Images of plotted data:
● ● ● ● ● ● ●

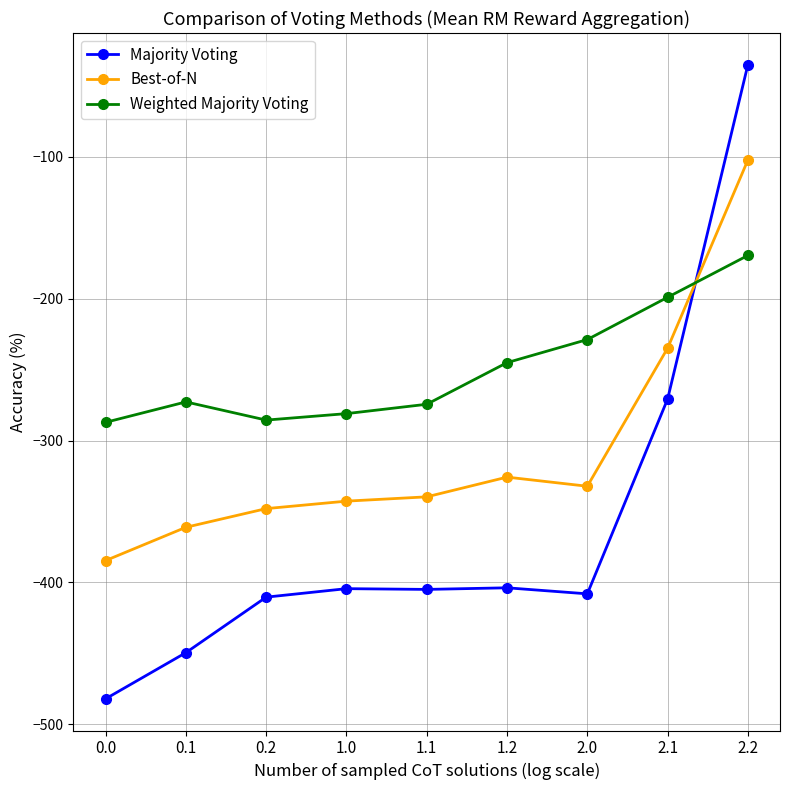

What is the label of the 9th point from the left?

2.2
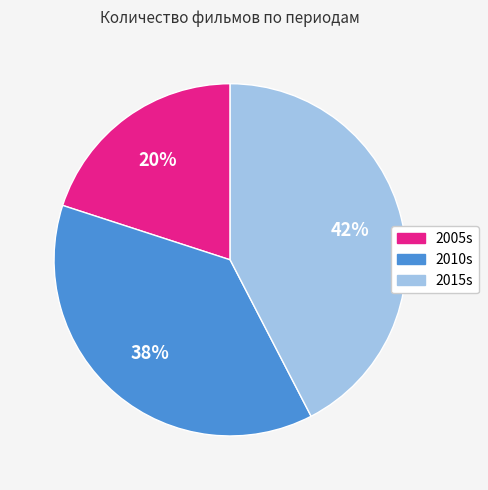

To the nearest percent, what percentage of the pie is 2015s?

42%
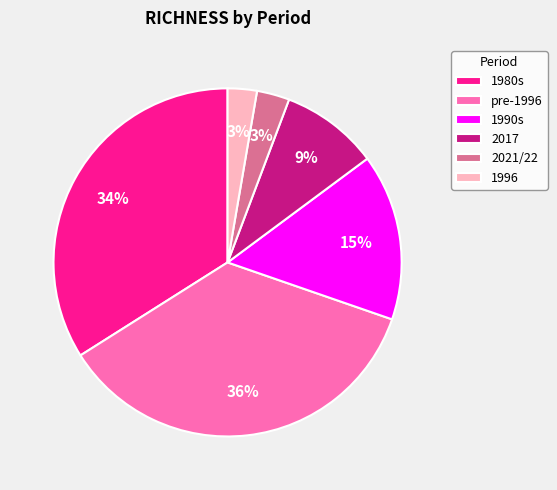

Count the number of slices in the pie.

6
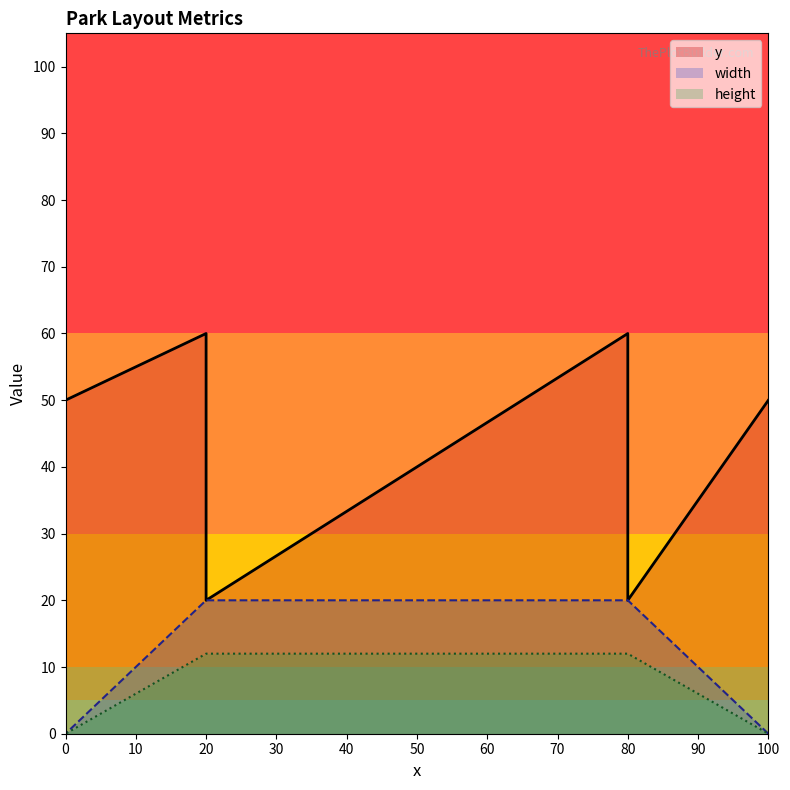

What are all the series names shown in the legend?

y, width, height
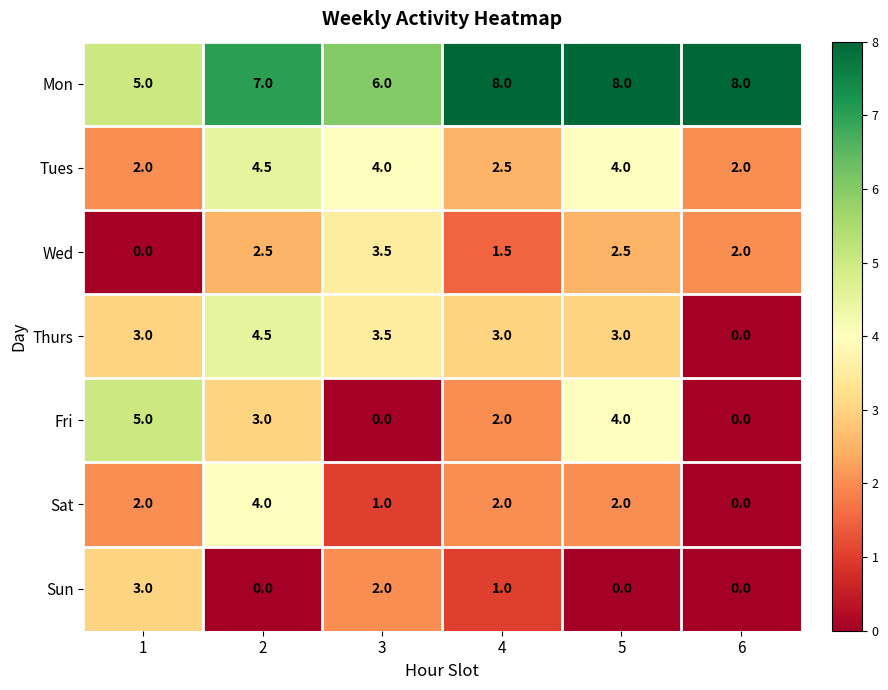

What is the difference between the second highest and second lowest values in the Thurs series?

0.5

● ● ● ● ● ● ●

[PROBLEM TO WORK ON]: Turn every line of the rows above into a numbered list. Skip the blank lines and leave out the pictures.

[WRITTEN RESPONSE]:
1. What is the label of the 9th point from the left?
2. 2.2
3. To the nearest percent, what percentage of the pie is 2015s?
4. 42%
5. Count the number of slices in the pie.
6. 6
7. What are all the series names shown in the legend?
8. y, width, height
9. What is the difference between the second highest and second lowest values in the Thurs series?
10. 0.5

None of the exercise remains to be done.